A total of 52 patients completed all scales at three time-points and missing values, i.e. number of questionnaires that have not been completed by patients, could be investigated. Interestingly, VAS showed the highest number of missing values at all time-points (8.0–17.3% of patients) depending on the age of patients (under 60 years of age: 8.7%; over 60 years of age: 16.1%). The missing values were lowest in NRS. Also, a decrease in missing values at visits 2 and 3 could be observed, probably due to a learning effect along with repeated competition of the tools. This is of high relevance for clinical trials. Missing values seem to occur because the scales are complex, not self-explanatory, and patients are unfamiliar with these tools. In particular, VAS presented only as a line without a landmark can be misunderstood. It seems that rating of a subjective sensation on a line or into a number is a more complex process, especially in elderly people. Explanation of the diary and a training session before the start of the study are recommended to increase data integrity.

Data shown
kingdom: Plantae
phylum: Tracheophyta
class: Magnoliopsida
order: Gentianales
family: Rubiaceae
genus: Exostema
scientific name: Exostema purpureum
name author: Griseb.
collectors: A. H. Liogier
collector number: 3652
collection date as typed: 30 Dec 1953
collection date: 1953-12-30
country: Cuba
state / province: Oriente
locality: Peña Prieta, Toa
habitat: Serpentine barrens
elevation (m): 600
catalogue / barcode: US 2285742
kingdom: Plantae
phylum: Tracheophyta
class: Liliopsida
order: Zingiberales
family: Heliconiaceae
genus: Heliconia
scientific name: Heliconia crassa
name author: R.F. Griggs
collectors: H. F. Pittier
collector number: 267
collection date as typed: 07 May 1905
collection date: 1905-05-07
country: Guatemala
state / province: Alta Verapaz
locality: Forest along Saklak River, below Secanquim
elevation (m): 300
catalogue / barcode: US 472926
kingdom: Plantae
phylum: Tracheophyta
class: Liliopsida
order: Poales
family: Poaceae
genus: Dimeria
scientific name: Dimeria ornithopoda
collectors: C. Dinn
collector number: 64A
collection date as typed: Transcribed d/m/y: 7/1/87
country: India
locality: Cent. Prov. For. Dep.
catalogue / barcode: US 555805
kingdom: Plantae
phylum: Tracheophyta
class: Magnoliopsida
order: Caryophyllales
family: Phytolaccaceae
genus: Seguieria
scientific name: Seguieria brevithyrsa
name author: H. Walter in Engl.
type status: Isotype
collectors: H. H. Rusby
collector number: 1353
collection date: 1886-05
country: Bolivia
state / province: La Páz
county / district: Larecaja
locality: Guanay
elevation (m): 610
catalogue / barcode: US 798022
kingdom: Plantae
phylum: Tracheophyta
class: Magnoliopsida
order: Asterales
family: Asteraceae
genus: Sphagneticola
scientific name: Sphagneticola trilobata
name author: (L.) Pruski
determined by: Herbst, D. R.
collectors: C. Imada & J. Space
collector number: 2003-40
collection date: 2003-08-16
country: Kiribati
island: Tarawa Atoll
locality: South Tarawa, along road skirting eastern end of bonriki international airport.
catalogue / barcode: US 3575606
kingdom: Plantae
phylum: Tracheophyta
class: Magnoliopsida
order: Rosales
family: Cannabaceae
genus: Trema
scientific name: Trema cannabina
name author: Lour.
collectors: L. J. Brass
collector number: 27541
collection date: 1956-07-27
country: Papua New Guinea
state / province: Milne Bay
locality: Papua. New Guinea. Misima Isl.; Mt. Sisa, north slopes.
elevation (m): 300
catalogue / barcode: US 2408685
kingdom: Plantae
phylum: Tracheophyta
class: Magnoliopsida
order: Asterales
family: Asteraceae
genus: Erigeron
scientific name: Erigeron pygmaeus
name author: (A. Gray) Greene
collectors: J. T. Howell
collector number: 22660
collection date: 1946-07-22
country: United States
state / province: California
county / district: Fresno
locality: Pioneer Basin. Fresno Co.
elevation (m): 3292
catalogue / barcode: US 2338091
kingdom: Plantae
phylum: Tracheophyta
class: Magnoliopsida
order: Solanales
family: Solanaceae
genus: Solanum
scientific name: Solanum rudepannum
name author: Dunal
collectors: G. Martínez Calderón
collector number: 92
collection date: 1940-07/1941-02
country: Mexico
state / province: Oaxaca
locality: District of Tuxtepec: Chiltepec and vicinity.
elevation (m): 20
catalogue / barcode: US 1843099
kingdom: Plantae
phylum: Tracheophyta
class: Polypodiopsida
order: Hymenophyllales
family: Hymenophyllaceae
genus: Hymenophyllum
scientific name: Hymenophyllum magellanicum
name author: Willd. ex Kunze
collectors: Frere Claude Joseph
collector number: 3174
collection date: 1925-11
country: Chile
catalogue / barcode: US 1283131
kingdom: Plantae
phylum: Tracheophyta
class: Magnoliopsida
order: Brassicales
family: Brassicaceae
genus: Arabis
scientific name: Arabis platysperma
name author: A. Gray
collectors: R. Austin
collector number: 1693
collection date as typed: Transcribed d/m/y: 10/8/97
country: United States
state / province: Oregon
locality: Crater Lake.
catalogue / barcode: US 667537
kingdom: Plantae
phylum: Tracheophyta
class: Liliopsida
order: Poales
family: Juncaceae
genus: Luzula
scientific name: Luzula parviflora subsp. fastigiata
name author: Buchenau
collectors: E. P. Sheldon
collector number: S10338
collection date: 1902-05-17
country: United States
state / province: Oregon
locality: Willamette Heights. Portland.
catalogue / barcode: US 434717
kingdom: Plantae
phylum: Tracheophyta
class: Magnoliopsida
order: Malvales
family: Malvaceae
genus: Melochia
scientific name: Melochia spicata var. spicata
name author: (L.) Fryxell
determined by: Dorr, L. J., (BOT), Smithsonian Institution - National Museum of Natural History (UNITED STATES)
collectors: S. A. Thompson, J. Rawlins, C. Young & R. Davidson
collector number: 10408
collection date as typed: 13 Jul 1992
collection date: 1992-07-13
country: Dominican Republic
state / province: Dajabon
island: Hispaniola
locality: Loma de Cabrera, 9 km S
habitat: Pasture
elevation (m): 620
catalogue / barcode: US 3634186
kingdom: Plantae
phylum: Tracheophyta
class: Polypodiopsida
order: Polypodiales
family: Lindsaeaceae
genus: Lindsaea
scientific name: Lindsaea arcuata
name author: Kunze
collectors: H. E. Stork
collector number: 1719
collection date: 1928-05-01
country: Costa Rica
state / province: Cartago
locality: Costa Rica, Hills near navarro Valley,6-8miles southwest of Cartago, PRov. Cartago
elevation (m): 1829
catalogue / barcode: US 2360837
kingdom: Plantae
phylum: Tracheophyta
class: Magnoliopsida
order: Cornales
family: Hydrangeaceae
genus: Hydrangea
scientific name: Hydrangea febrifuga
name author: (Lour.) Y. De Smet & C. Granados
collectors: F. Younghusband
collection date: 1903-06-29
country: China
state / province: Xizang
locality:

Exercise set
#1 According to the passage on missing values in rating scales, which scale had the lowest number of missing values?
#2 Write the next few sentences of the passage on missing values in rating scales, picking up after its final sentence.

Answers for each item
#1 NRS

#2
In conclusion, high validity and concurrent validity in pruritus intensity assessment was shown not only by VAS, a traditional and widely-used instrument, but also by VRS and NRS. Discrimination of pruritus intensity by VAS is more sensitive than NRS or VRS. In data evaluation, physicians have to be aware of confounding factors, such as the tendency of patients to rate the middle of the scales and patients’ unfamiliarity with the tools provided. In particular, VAS showed a high rate of missing values, so that data integrity in clinical studies must be carefully checked. After repeat assessment, there were fewer missing values. We therefore also recommend using more than one scale and a combination of different scales to evaluate pruritus intensity, and a training session for using the VAS before starting a clinical trial. The sensitivity and required change for the tools being used remain to be investigated. However, these tools can be recommended for use in clinical trials and daily routine to assess the course of pruritus intensity.

ACKNOWLEDGEMENTS

We thank Rajam Csordas-Iyer for assistance in preparation of the manuscript.

The authors declare no conflicts of interest.